Why does <$> and <*> take input in an order opposite of >>=?

Question

I understand the reasoning behind <$>'s type signature, as it's just an infix version of fmap, but comparing it to >>='s type signature it makes a lot less sense to me.

Let's first establish what I mean by that.

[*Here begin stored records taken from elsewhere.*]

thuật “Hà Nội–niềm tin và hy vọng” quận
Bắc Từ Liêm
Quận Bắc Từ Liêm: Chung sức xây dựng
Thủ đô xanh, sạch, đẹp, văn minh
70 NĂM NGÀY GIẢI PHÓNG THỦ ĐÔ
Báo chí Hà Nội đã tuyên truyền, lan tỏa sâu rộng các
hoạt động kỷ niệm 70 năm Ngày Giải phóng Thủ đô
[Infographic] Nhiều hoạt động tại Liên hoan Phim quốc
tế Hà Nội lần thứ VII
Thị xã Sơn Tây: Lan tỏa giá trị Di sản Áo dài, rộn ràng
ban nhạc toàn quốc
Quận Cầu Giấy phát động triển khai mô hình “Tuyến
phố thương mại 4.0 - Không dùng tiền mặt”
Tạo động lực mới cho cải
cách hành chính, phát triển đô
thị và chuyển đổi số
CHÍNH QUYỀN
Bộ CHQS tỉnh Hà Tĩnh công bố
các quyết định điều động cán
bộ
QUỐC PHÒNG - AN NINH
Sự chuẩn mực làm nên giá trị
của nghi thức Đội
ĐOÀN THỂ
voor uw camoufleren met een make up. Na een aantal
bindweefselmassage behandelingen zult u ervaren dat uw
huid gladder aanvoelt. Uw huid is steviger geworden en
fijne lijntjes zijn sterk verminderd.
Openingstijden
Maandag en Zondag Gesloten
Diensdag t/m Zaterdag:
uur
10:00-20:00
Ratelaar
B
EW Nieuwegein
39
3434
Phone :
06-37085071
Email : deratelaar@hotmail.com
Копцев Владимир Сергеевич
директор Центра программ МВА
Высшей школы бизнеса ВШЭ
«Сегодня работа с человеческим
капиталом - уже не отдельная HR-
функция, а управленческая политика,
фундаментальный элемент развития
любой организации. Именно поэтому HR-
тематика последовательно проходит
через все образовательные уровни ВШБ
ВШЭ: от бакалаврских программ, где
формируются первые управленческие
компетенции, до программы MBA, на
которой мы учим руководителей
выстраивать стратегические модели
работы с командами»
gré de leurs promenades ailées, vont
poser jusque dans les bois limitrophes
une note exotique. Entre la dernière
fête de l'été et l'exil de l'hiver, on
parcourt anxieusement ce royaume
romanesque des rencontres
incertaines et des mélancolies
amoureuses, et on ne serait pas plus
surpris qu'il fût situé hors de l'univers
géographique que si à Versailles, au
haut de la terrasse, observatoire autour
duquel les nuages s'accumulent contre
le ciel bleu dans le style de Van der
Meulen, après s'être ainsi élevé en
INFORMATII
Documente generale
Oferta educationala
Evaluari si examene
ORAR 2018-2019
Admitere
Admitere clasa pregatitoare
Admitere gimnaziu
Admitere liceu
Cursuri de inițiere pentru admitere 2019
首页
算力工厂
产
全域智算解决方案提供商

(>>=) :: Monad m => m a -> (a -> m b) -> m b
(<*>) :: Applicative f => f (a -> b) -> f a -> f b
(<$>) :: Functor f => (a -> b) -> f a -> f b

Looking at the type signatures we can see that >>= takes a value on the left, and a function on the right, which makes a lot of sense if you consider its chaining property: foo >>= bar >>= baz

Which leads me to wonder, why don't <*> and <$> do that too? you can't write foo <*> bar <*> baz because it would require the output of foo <*> bar to be a function, not a value.

I know that <**> and =<< exist that both flip the order of the parameters, allowing me to do something like:

Just 4 <**> pure (+3) <**> pure (*2) >>= (\x -> Just (x-3)) 

Which could have been beautifully reduced to:

Just 4 <$$> (+3) <$$> (*2) >>= (\x -> Just (x-3))

If <$$> had existed, or if the parameter order of <$> and <*> had been reversed.

Another thing that makes me wonder why the difference exists, is that it makes it harder for newcomers to get used to and/or remember whether it's the function, or the value that comes first, without having to look it up.

So why is it that in the cases of <*> and <$> it's fn op val but with >>= it's val op fn?

Answer 1

Don't let monads get in the way here. Think about application.

Compare:

(<$>) :: Functor f => (a -> b) -> f a -> f b

and

($) :: (a -> b) -> a -> b

You can see there is a connection between regular application and application under a functor.

Trivia: there have been proposals to use brackets to overload whitespace (application) so that we can write:

(| f a1 .. an |)

instead of

pure f <*> a1 <*> .. <*> an

Answer 2

The answer to "why does it take parameters in this order" is basically "because". Whoever defined these functions thought that was the best way. (And it probably wasn't the same person in each case.) I will, however, offer some examples:

Suppose we have a parsing monad of some kind. Suppose also that we have defined

 data Foobar = Foobar X Y Z

 parseFoo :: Parser X
 parseBar :: Parser Y
 parseBaz :: Parser Z

Then we can write

 parseFoobar :: Parser Foobar
 parseFoobar = do
   foo <- parseFoo
   bar <- parseBar
   baz <- parseBaz
   return (Foobar foo bar baz)

Or, explicitly,

parseFoobar =
  parseFoo >>= \ foo ->
  parseBar >>= \ bar ->
  parseBaz >>= \ baz ->
  return (Foobar foo bar baz)

Now let's write that applicative-style:

parseFoobar = return Foobar <*> parseFoo <*> parseBar <*> parseBaz

or, alternatively,

parseFoobar = Foobar <$> parseFoo <*> parseBar <*> parseBaz

If we suppose that <**> = flip <*> exists (and has the correct associativity), then we have

parseFoobar = parseBaz <**> parseBar <**> parseFoo <**> return Foobar

That just looks strange. With the function at the end, and the arguments in reverse order? Why would you want to write it that way? (Note that any effects are also in reverse order.)

In the monadic version, effects happen top-to-bottom. In the applicative version, effects happen left-to-right. That seems "natural".